▶ **Task instructions**:
Return every line of the listing below, unchanged, from its first line to the line holding "and powerful features!", that line included.

━━━━━━━━━━━━━━━━━━━━

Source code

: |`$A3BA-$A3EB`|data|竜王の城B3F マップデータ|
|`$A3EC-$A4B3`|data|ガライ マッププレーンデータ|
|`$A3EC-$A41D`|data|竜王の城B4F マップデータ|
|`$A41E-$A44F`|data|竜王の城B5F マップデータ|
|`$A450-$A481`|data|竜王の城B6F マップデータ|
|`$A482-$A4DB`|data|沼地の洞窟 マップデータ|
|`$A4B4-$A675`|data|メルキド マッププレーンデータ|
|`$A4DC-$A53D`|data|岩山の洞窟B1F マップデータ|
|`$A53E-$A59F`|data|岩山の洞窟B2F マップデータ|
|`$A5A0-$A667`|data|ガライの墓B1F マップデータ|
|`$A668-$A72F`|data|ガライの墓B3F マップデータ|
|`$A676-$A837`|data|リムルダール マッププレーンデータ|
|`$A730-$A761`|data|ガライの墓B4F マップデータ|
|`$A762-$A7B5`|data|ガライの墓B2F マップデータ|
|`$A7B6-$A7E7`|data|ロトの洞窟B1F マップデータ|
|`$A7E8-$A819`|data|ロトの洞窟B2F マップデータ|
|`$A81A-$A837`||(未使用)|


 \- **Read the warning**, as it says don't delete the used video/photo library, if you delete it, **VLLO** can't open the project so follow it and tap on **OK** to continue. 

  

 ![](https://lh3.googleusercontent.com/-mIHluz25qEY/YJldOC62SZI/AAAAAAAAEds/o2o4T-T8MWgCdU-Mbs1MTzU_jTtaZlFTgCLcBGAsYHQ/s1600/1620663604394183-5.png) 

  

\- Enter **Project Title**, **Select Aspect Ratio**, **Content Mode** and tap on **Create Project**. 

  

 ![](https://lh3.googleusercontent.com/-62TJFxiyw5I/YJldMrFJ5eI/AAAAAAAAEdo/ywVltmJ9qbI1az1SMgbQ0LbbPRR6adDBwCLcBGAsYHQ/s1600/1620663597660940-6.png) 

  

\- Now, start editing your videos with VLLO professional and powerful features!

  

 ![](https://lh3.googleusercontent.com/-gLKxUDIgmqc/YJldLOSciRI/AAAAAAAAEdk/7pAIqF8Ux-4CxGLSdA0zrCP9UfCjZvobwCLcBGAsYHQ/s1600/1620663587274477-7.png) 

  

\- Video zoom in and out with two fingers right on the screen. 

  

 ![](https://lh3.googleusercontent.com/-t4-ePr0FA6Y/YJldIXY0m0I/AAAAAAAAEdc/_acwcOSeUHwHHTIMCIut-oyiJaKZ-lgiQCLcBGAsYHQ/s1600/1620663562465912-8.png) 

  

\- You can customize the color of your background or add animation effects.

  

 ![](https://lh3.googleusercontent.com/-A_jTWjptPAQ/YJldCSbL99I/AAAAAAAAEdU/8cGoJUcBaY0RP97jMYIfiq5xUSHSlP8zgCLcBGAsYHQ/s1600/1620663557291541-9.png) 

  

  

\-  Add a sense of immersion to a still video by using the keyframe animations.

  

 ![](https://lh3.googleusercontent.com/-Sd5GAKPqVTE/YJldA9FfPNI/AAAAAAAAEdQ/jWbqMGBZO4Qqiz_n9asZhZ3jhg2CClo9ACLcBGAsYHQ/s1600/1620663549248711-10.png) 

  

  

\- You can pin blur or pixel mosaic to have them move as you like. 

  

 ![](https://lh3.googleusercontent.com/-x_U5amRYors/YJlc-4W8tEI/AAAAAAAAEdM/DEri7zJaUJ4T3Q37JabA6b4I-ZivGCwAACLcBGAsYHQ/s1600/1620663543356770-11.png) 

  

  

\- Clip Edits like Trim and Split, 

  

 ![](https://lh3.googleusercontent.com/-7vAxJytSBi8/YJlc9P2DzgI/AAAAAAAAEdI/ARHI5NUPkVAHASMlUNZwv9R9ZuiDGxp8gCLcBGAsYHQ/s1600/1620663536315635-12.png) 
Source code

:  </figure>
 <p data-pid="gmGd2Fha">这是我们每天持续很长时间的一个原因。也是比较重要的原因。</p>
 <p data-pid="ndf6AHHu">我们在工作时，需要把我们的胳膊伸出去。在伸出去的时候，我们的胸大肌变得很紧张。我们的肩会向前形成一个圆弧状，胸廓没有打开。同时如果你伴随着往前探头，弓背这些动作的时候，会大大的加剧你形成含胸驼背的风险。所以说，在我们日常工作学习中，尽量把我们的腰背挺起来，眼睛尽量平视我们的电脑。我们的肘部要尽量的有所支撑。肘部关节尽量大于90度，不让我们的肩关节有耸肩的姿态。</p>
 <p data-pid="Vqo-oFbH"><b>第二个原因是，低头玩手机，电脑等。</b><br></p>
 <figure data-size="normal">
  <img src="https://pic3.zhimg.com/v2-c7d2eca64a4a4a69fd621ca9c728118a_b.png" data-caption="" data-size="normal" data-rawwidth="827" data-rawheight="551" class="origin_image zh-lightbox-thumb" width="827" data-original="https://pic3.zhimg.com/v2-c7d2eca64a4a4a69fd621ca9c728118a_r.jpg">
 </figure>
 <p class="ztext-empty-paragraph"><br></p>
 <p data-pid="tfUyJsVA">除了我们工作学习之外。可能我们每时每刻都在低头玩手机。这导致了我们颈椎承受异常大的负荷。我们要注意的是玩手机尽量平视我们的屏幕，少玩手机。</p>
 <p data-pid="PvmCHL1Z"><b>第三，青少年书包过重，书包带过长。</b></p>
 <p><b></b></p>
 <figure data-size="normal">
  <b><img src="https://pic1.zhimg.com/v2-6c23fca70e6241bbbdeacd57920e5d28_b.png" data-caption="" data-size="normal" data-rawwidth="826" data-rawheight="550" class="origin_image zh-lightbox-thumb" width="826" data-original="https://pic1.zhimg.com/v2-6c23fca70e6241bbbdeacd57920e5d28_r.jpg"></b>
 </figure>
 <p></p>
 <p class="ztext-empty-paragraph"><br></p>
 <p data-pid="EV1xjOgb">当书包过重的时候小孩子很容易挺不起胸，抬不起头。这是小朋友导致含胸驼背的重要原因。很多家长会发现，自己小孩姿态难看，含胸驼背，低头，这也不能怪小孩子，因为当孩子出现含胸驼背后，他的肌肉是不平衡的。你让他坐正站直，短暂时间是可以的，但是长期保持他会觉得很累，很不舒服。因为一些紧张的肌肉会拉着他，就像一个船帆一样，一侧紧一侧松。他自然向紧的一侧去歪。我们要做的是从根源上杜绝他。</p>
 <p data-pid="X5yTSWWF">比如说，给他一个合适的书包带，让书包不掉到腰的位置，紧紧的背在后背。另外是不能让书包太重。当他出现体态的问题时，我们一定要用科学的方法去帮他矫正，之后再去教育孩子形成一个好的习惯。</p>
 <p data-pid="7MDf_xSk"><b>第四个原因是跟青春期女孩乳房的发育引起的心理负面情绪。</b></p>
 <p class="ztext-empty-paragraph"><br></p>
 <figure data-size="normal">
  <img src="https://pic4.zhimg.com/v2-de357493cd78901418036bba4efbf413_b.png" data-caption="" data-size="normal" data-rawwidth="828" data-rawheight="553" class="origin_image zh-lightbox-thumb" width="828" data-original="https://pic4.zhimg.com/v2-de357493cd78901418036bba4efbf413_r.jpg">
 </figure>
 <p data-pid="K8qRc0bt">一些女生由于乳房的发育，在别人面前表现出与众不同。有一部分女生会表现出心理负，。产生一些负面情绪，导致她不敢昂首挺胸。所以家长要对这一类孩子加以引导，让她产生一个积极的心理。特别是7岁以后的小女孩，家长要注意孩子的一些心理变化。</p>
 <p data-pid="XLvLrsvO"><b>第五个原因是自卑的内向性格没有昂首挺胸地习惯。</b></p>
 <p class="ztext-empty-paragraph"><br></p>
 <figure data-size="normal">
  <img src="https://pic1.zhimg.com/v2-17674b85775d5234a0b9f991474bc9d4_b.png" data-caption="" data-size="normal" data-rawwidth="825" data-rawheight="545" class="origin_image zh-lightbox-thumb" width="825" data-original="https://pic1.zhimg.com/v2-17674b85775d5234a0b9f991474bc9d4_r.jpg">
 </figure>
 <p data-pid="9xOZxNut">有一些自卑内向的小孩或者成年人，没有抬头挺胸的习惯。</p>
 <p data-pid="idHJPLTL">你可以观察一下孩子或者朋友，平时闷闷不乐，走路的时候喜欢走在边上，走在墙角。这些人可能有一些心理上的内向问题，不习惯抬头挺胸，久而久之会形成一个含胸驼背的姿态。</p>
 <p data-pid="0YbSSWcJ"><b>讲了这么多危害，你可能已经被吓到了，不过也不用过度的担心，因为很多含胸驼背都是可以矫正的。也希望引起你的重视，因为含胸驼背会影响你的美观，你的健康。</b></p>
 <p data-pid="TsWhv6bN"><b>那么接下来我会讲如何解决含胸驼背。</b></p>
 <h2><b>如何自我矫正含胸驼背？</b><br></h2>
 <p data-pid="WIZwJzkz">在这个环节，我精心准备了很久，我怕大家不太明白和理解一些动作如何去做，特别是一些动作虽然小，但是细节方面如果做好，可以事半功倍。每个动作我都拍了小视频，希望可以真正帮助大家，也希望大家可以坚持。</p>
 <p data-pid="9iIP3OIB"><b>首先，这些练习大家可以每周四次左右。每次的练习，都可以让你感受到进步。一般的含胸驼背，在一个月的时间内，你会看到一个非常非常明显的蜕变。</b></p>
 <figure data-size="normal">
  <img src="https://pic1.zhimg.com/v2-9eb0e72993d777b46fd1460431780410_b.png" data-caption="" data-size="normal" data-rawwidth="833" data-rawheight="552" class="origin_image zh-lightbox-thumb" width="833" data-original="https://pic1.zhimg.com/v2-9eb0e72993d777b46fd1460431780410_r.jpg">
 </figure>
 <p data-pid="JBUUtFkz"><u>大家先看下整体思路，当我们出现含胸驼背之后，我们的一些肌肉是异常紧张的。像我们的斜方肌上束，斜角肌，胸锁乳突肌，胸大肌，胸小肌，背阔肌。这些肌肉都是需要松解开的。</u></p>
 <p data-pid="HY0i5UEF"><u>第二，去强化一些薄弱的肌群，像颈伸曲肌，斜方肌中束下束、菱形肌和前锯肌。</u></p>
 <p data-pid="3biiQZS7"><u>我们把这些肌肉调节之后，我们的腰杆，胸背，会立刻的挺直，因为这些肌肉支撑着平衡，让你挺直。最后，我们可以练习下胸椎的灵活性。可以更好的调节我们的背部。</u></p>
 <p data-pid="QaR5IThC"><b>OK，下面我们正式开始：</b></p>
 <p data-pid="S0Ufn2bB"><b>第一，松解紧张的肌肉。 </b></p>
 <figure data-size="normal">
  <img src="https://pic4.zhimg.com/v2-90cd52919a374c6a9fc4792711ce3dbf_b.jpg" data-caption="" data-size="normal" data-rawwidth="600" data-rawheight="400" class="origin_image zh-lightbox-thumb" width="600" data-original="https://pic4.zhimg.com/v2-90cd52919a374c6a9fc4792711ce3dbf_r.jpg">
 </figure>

━━━━━━━━━━━━━━━━━━━━

▶ **Exercise solution**:
Source code

: |`$A3BA-$A3EB`|data|竜王の城B3F マップデータ|
|`$A3EC-$A4B3`|data|ガライ マッププレーンデータ|
|`$A3EC-$A41D`|data|竜王の城B4F マップデータ|
|`$A41E-$A44F`|data|竜王の城B5F マップデータ|
|`$A450-$A481`|data|竜王の城B6F マップデータ|
|`$A482-$A4DB`|data|沼地の洞窟 マップデータ|
|`$A4B4-$A675`|data|メルキド マッププレーンデータ|
|`$A4DC-$A53D`|data|岩山の洞窟B1F マップデータ|
|`$A53E-$A59F`|data|岩山の洞窟B2F マップデータ|
|`$A5A0-$A667`|data|ガライの墓B1F マップデータ|
|`$A668-$A72F`|data|ガライの墓B3F マップデータ|
|`$A676-$A837`|data|リムルダール マッププレーンデータ|
|`$A730-$A761`|data|ガライの墓B4F マップデータ|
|`$A762-$A7B5`|data|ガライの墓B2F マップデータ|
|`$A7B6-$A7E7`|data|ロトの洞窟B1F マップデータ|
|`$A7E8-$A819`|data|ロトの洞窟B2F マップデータ|
|`$A81A-$A837`||(未使用)|


 \- **Read the warning**, as it says don't delete the used video/photo library, if you delete it, **VLLO** can't open the project so follow it and tap on **OK** to continue. 

  

 ![](https://lh3.googleusercontent.com/-mIHluz25qEY/YJldOC62SZI/AAAAAAAAEds/o2o4T-T8MWgCdU-Mbs1MTzU_jTtaZlFTgCLcBGAsYHQ/s1600/1620663604394183-5.png) 

  

\- Enter **Project Title**, **Select Aspect Ratio**, **Content Mode** and tap on **Create Project**. 

  

 ![](https://lh3.googleusercontent.com/-62TJFxiyw5I/YJldMrFJ5eI/AAAAAAAAEdo/ywVltmJ9qbI1az1SMgbQ0LbbPRR6adDBwCLcBGAsYHQ/s1600/1620663597660940-6.png) 

  

\- Now, start editing your videos with VLLO professional and powerful features!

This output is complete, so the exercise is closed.